» **Set exercise**:
Print every line of the listing below word for word, but leave out the pictures.

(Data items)

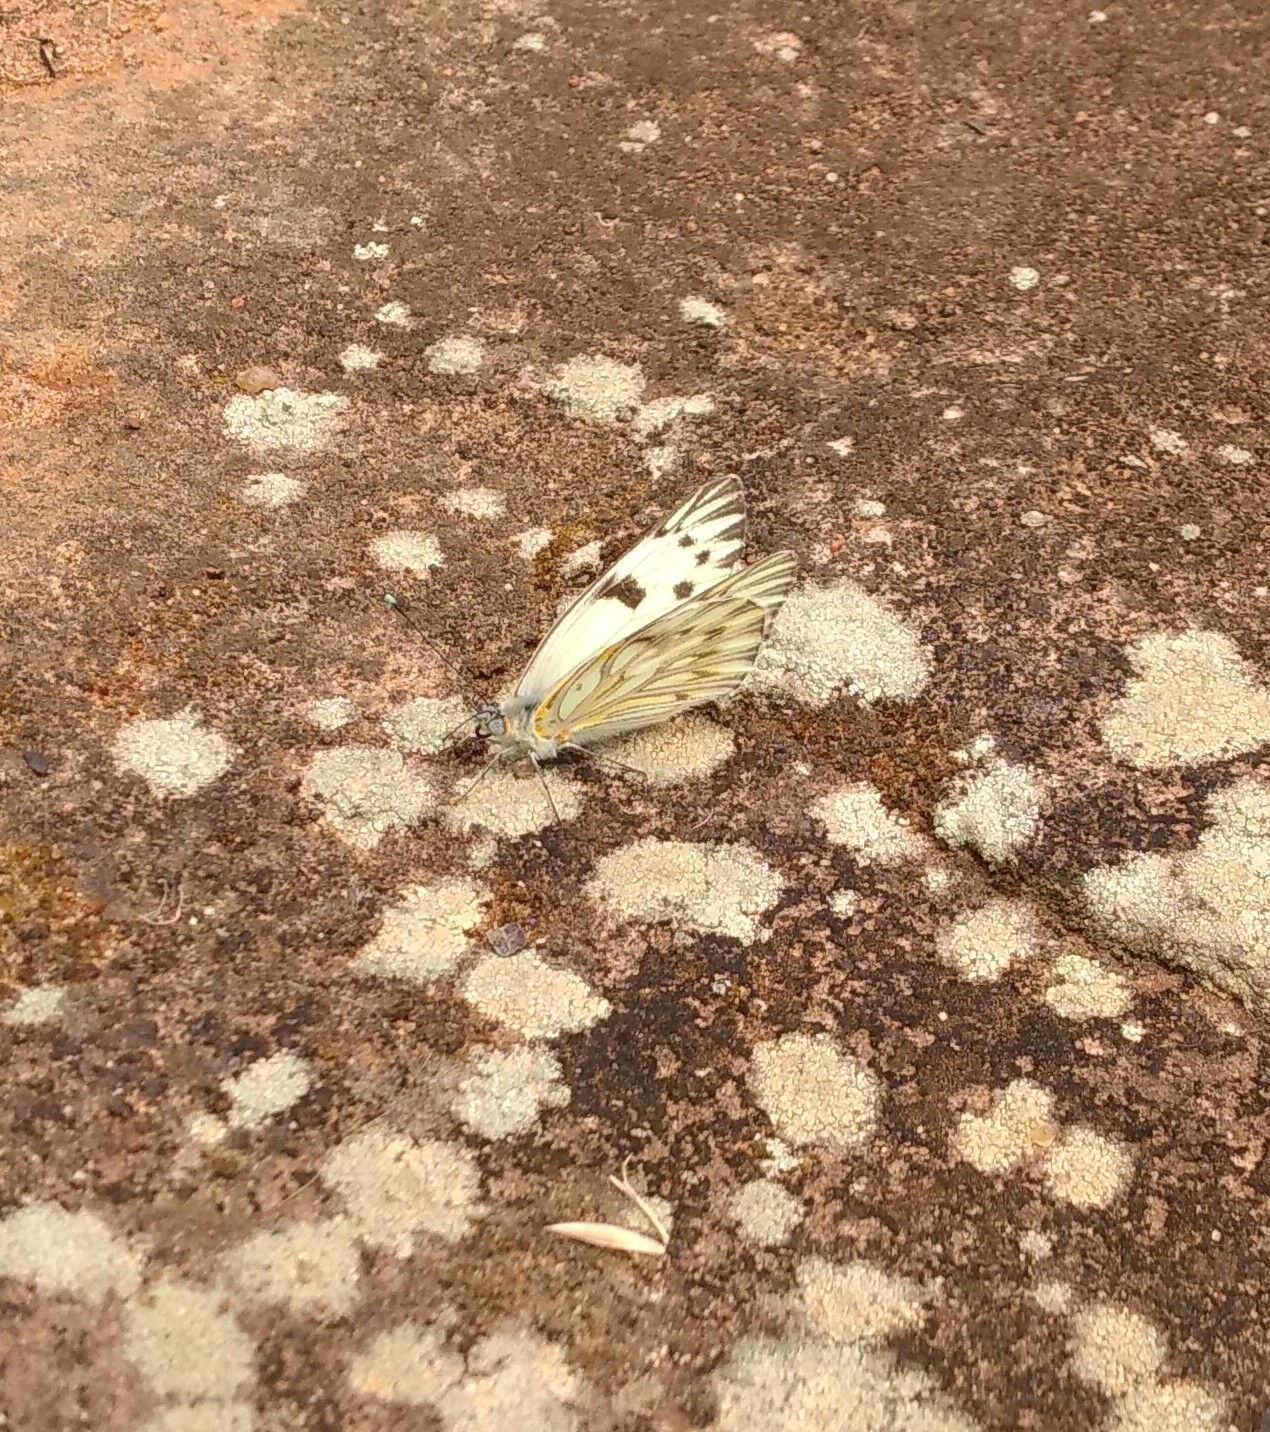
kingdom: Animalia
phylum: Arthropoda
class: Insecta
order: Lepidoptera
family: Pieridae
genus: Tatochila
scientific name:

» **Written response**:
kingdom: Animalia
phylum: Arthropoda
class: Insecta
order: Lepidoptera
family: Pieridae
genus: Tatochila
scientific name:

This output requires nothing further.